Extracted page text data:
┏━━
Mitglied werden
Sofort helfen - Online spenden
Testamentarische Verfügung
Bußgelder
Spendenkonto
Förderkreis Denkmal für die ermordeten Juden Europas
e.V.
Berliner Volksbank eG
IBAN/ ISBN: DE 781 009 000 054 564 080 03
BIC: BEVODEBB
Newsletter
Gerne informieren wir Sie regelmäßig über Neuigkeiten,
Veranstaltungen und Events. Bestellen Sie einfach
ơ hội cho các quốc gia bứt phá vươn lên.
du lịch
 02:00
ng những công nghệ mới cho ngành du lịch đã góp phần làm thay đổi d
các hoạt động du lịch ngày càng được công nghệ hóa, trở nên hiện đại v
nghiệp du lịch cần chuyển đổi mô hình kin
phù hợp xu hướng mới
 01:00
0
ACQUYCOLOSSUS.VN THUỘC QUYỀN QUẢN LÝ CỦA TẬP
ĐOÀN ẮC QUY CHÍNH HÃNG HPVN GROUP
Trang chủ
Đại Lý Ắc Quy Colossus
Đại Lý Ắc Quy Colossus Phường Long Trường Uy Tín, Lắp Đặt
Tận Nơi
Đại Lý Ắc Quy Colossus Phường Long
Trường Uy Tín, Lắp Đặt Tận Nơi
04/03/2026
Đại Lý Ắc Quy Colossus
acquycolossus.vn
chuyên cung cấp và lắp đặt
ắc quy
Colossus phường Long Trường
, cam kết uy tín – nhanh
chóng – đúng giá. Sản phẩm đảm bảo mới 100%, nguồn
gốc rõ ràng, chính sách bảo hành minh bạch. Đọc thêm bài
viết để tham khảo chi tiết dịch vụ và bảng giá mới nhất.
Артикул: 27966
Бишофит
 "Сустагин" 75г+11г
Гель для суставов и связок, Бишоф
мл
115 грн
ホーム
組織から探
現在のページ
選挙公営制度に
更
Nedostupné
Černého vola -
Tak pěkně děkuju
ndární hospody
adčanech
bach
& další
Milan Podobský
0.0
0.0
┗━━
Problem description: For each line in the records that holds "nghệ", show that line as it stands.

Answer space:
ng những công nghệ mới cho ngành du lịch đã góp phần làm thay đổi d
các hoạt động du lịch ngày càng được công nghệ hóa, trở nên hiện đại v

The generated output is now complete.